* **EXERCISE DETAILS**:
All entries need to be written out again exactly, without their pictures.
%%
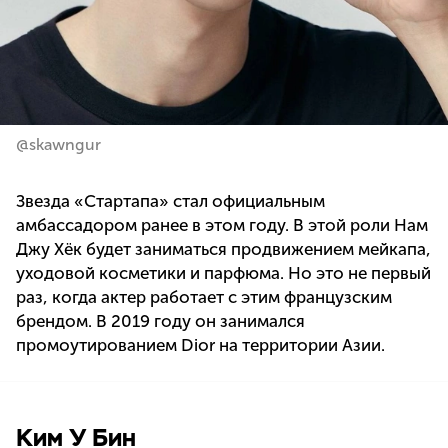
@skawngur
Звезда «Стартапа» стал официальным
амбассадором ранее в этом году. В этой роли Нам
Джу Хёк будет заниматься продвижением мейкапа,
уходовой косметики и парфюма. Но это не первый
раз, когда актер работает с этим французским
брендом. В 2019 году он занимался
промоутированием Dior на территории Азии.
Ким У Бин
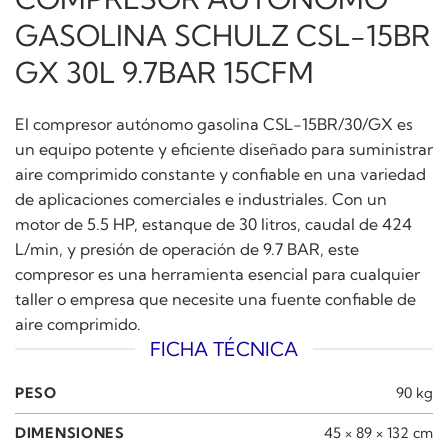
GASOLINA SCHULZ CSL-15BR
GX 30L 9.7BAR 15CFM
El compresor autónomo gasolina CSL-15BR/30/GX es
un equipo potente y eficiente diseñado para suministrar
aire comprimido constante y confiable en una variedad
de aplicaciones comerciales e industriales. Con un
motor de 5.5 HP, estanque de 30 litros, caudal de 424
L/min, y presión de operación de 9.7 BAR, este
compresor es una herramienta esencial para cualquier
taller o empresa que necesite una fuente confiable de
aire comprimido.
FICHA TÉCNICA
PESO
90 kg
DIMENSIONES
45 × 89 × 132 cm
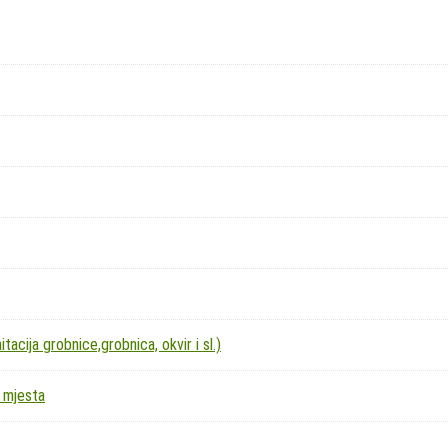
acija grobnice,grobnica, okvir i sl.)
 mjesta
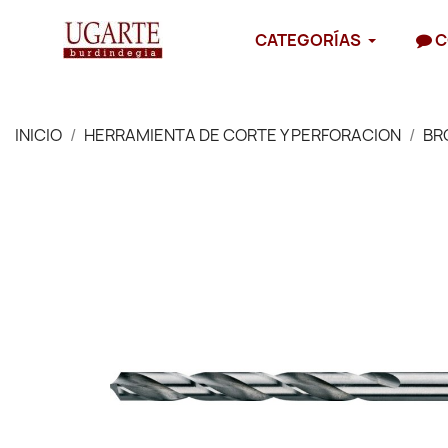
CATEGORÍAS
C
INICIO
HERRAMIENTA DE CORTE Y PERFORACION
BR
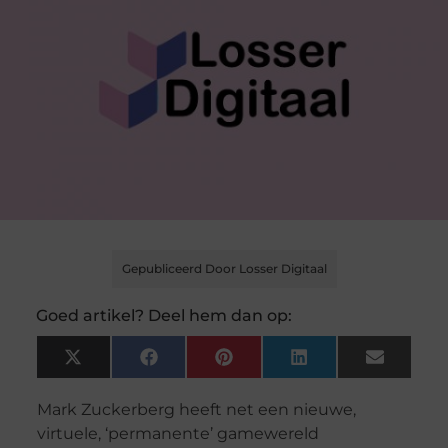
Gepubliceerd Door Losser Digitaal
Goed artikel? Deel hem dan op:
X
Facebook
Pinterest
LinkedIn
Email
(Twitter)
Mark Zuckerberg heeft net een nieuwe,
virtuele, ‘permanente’ gamewereld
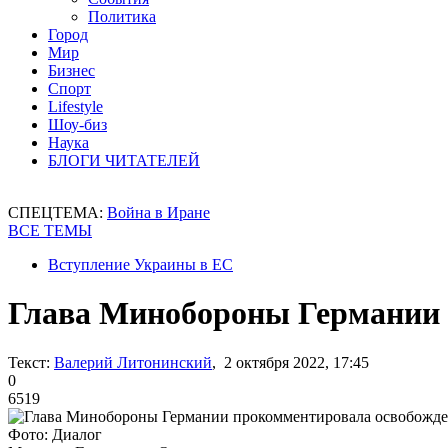
Политика
Город
Мир
Бизнес
Спорт
Lifestyle
Шоу-биз
Наука
БЛОГИ ЧИТАТЕЛЕЙ
СПЕЦТЕМА:
Война в Иране
ВСЕ ТЕМЫ
Вступление Украины в ЕС
Глава Минобороны Германии 
Текст:
Валерий Литонинский
, 2 октября 2022, 17:45
0
6519
Фото: Диалог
%%
* **TASK ANSWER**:
@skawngur
Звезда «Стартапа» стал официальным
амбассадором ранее в этом году. В этой роли Нам
Джу Хёк будет заниматься продвижением мейкапа,
уходовой косметики и парфюма. Но это не первый
раз, когда актер работает с этим французским
брендом. В 2019 году он занимался
промоутированием Dior на территории Азии.
Ким У Бин
GASOLINA SCHULZ CSL-15BR
GX 30L 9.7BAR 15CFM
El compresor autónomo gasolina CSL-15BR/30/GX es
un equipo potente y eficiente diseñado para suministrar
aire comprimido constante y confiable en una variedad
de aplicaciones comerciales e industriales. Con un
motor de 5.5 HP, estanque de 30 litros, caudal de 424
L/min, y presión de operación de 9.7 BAR, este
compresor es una herramienta esencial para cualquier
taller o empresa que necesite una fuente confiable de
aire comprimido.
FICHA TÉCNICA
PESO
90 kg
DIMENSIONES
45 × 89 × 132 cm
acija grobnice,grobnica, okvir i sl.)
 mjesta
CATEGORÍAS
C
INICIO
HERRAMIENTA DE CORTE Y PERFORACION
BR
Gepubliceerd Door Losser Digitaal
Goed artikel? Deel hem dan op:
X
Facebook
Pinterest
LinkedIn
Email
(Twitter)
Mark Zuckerberg heeft net een nieuwe,
virtuele, ‘permanente’ gamewereld
Политика
Город
Мир
Бизнес
Спорт
Lifestyle
Шоу-биз
Наука
БЛОГИ ЧИТАТЕЛЕЙ
СПЕЦТЕМА:
Война в Иране
ВСЕ ТЕМЫ
Вступление Украины в ЕС
Глава Минобороны Германии 
Текст:
Валерий Литонинский
, 2 октября 2022, 17:45
0
6519
Фото: Диалог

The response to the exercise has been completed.